Apple mostra nova versão da assistente Siri, desenvolvida com IA do Google
Acabou de terminar a apresentação do Worldwide Developers Conference (WWDC), evento anual da Apple dedicado a software. Foi o último de Tim Cook como CEO da empresa (ele deixa o cargo em setembro), e começou com alterações na linguagem de design Liquid Glass, que desde o ano passado é usada no iOS, no macOS e no iPad OS – e recebeu críticas por ter alguns pontos pouco legíveis. Segundo a Apple, agora será possível suprimir a transparência de certos elementos.
A empresa também citou melhorias no código do iOS – que, segundo ela, farão os apps abrirem 30% mais rápido. Isso é especialmente relevante para iPhones mais antigos (o iOS 27 poderá ser instalado em modelos a partir do iPhone 11).
O aplicativo Apple Health permitirá acompanhar dados relativos à perimenopausa e à menopausa. Os fones AirPods finalmente vão ganhar um equalizador de áudio (mesmo que, aparentemente, com apenas três bandas). O iOS terá novos recursos de controle parental, tornando mais fácil definir quais apps e sites as crianças poderão acessar em seus iPhones ou iPads – elas poderão enviar, com um clique, pedidos de autorização pelo aplicativo Messages.

#### [A tarefa]
Devolva, sem nenhuma alteração, o trecho da notícia sobre a WWDC que vai de "A empresa também" até "pelo aplicativo Messages.".

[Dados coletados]
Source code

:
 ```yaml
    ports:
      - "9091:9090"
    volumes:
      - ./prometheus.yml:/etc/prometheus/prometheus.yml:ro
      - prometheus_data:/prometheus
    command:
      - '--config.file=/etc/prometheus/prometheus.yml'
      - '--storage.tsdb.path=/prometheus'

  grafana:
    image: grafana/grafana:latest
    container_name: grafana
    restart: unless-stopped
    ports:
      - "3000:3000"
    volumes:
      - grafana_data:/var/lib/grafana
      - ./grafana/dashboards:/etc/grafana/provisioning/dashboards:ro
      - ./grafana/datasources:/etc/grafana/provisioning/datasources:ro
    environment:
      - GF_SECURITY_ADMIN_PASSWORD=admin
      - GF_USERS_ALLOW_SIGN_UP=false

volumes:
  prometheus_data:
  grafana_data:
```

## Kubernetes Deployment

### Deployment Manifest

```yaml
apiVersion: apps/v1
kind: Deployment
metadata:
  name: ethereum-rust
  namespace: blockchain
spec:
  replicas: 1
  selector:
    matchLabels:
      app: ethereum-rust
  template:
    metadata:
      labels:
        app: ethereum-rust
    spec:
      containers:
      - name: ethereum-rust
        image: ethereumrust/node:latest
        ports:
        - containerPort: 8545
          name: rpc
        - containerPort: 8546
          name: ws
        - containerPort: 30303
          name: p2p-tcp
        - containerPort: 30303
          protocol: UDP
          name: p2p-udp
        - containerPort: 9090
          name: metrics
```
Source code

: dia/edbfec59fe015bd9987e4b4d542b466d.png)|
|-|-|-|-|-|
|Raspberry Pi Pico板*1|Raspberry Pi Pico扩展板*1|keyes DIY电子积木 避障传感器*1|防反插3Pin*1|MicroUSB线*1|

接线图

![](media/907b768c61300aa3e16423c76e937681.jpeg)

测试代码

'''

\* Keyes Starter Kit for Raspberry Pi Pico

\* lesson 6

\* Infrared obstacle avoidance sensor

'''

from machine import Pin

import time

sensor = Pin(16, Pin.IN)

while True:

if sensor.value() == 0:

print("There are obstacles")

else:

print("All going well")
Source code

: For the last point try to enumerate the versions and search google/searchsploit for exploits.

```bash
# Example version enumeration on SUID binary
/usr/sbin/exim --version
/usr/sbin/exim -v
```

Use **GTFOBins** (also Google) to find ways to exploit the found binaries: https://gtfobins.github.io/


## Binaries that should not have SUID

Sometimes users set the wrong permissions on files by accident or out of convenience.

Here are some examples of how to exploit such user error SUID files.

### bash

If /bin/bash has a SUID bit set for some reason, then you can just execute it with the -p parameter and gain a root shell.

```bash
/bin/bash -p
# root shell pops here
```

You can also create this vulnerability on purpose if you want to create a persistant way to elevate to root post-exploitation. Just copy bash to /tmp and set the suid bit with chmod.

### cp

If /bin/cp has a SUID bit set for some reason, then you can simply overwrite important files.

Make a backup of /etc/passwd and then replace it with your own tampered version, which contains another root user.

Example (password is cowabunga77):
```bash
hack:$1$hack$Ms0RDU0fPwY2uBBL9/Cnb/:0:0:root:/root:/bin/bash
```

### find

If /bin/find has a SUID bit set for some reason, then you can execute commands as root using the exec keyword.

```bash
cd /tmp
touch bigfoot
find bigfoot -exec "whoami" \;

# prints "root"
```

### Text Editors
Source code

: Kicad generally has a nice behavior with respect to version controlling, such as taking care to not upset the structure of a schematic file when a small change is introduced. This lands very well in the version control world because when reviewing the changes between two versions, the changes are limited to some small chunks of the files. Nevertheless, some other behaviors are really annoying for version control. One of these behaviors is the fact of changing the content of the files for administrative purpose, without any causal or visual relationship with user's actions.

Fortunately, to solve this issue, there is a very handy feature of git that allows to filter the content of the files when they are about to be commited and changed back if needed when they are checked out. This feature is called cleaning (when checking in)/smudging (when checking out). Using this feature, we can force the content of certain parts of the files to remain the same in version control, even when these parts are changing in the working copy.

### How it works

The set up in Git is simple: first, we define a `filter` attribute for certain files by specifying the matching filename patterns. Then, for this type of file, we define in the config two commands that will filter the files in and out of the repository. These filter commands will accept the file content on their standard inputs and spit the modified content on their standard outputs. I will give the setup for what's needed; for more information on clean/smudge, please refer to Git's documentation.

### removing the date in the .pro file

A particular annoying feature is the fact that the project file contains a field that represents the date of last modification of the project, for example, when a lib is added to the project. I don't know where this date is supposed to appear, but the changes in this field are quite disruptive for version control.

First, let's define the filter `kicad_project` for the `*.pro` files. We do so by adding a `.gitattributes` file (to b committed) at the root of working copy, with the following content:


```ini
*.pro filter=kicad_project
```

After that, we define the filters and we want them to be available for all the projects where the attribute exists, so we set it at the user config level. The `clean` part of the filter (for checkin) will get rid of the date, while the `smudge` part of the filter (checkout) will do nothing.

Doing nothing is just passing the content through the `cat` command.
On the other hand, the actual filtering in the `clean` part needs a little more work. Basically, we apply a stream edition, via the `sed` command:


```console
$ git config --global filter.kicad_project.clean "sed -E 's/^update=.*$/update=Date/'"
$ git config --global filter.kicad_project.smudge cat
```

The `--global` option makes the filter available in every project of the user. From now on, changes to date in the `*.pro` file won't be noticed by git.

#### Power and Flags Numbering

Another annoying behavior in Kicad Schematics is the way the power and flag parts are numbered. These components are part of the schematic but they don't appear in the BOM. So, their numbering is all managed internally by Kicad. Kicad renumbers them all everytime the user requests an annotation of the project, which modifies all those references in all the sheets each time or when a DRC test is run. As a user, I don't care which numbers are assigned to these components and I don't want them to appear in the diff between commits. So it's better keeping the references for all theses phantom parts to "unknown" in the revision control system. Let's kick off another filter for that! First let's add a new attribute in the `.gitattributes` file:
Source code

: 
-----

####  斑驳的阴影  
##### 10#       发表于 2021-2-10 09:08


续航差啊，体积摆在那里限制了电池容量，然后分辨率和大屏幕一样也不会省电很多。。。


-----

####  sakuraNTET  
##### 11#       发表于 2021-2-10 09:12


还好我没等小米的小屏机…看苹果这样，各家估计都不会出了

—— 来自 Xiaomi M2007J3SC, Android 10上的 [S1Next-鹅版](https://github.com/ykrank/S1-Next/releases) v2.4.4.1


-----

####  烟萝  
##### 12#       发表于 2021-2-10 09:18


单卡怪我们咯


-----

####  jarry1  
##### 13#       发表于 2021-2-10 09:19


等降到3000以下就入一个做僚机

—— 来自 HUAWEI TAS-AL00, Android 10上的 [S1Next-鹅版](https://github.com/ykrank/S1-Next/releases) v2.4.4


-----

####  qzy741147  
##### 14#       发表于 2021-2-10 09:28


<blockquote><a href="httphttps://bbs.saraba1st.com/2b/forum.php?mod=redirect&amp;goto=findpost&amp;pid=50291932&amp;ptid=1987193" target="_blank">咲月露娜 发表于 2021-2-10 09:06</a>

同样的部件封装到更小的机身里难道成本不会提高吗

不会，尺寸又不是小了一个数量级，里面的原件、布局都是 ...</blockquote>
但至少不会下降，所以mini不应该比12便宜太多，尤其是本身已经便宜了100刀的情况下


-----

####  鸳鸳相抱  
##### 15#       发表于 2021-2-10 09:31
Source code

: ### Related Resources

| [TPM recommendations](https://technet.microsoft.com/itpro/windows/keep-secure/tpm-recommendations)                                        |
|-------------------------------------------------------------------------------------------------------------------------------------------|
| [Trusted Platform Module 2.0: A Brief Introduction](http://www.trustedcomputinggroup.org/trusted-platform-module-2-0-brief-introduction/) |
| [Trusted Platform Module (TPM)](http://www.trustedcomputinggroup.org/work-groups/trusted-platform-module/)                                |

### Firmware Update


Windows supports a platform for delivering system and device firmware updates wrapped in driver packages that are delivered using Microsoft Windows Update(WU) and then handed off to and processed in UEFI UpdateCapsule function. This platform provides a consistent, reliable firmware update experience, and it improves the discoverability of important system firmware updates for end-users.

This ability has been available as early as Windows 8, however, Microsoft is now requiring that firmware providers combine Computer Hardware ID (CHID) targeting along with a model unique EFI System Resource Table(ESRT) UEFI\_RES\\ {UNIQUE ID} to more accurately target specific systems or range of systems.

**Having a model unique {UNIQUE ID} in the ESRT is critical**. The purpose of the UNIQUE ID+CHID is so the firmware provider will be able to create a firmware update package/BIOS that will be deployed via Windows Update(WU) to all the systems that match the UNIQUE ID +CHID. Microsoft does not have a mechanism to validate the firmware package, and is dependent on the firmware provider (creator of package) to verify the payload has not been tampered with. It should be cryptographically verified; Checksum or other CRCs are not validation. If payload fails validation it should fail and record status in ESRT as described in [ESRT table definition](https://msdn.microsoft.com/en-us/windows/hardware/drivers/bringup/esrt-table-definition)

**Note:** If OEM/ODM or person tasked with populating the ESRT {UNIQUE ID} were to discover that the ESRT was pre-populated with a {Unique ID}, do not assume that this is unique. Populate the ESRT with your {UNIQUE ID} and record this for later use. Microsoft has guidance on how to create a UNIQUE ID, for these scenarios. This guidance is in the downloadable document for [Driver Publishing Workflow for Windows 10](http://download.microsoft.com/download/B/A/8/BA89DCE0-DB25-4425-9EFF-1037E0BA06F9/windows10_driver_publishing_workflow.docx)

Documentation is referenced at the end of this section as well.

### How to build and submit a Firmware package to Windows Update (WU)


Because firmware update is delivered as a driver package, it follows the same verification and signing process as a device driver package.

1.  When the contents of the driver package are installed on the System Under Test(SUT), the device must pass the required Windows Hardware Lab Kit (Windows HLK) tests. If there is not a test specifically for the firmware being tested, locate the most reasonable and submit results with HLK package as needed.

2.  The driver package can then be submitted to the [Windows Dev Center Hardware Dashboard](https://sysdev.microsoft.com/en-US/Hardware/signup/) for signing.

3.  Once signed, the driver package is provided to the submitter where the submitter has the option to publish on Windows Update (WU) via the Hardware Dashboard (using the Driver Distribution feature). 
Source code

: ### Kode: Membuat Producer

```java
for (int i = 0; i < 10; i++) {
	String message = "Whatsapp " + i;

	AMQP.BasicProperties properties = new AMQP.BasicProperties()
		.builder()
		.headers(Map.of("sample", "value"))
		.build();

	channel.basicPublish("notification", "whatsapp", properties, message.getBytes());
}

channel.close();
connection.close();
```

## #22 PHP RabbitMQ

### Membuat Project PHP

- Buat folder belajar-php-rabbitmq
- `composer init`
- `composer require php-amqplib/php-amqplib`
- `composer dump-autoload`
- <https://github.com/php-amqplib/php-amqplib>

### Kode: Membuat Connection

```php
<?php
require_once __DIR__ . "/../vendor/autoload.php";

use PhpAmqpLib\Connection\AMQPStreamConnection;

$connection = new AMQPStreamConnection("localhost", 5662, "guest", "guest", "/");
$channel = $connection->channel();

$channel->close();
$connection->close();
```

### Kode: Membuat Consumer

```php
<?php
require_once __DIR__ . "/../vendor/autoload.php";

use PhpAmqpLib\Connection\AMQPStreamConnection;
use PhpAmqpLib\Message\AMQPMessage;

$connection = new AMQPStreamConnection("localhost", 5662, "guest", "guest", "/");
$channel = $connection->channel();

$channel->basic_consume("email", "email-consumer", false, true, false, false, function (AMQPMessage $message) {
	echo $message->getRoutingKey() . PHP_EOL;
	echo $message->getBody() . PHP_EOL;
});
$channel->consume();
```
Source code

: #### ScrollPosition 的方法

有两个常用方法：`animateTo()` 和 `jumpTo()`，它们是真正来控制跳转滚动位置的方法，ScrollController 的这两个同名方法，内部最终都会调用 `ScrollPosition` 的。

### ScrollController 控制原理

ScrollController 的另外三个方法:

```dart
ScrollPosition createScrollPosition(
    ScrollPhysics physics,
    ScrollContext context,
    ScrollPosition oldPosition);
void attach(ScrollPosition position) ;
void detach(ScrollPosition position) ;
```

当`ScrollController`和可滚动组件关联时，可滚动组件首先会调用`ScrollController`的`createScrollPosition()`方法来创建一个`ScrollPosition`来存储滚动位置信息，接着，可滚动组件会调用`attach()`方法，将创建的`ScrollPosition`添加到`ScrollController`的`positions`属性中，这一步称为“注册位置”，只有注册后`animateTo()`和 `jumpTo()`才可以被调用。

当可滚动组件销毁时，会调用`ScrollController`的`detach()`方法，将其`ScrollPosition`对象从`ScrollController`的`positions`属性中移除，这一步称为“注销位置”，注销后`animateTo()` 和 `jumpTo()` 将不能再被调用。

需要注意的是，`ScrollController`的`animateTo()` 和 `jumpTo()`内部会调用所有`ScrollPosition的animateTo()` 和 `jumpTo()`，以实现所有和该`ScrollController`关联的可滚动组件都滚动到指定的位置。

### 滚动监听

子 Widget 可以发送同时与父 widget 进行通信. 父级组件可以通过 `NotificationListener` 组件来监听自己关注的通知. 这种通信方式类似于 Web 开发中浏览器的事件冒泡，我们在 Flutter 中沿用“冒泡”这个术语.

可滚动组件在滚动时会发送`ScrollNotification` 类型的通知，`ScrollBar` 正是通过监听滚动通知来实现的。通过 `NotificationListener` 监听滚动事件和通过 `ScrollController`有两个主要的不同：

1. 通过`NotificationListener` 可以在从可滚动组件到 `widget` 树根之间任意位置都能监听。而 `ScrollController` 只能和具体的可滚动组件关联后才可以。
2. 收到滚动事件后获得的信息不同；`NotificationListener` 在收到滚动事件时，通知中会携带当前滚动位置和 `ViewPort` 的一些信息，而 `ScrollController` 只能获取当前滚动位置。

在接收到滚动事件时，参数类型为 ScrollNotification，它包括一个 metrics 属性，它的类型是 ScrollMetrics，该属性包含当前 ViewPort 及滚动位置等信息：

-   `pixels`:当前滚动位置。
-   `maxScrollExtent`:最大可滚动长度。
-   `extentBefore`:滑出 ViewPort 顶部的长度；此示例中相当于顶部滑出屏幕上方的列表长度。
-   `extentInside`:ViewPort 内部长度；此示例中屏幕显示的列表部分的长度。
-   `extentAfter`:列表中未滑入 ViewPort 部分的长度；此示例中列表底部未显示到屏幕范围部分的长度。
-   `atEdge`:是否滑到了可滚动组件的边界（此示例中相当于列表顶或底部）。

#### [Solução da tarefa]
A empresa também citou melhorias no código do iOS – que, segundo ela, farão os apps abrirem 30% mais rápido. Isso é especialmente relevante para iPhones mais antigos (o iOS 27 poderá ser instalado em modelos a partir do iPhone 11).
O aplicativo Apple Health permitirá acompanhar dados relativos à perimenopausa e à menopausa. Os fones AirPods finalmente vão ganhar um equalizador de áudio (mesmo que, aparentemente, com apenas três bandas). O iOS terá novos recursos de controle parental, tornando mais fácil definir quais apps e sites as crianças poderão acessar em seus iPhones ou iPads – elas poderão enviar, com um clique, pedidos de autorização pelo aplicativo Messages.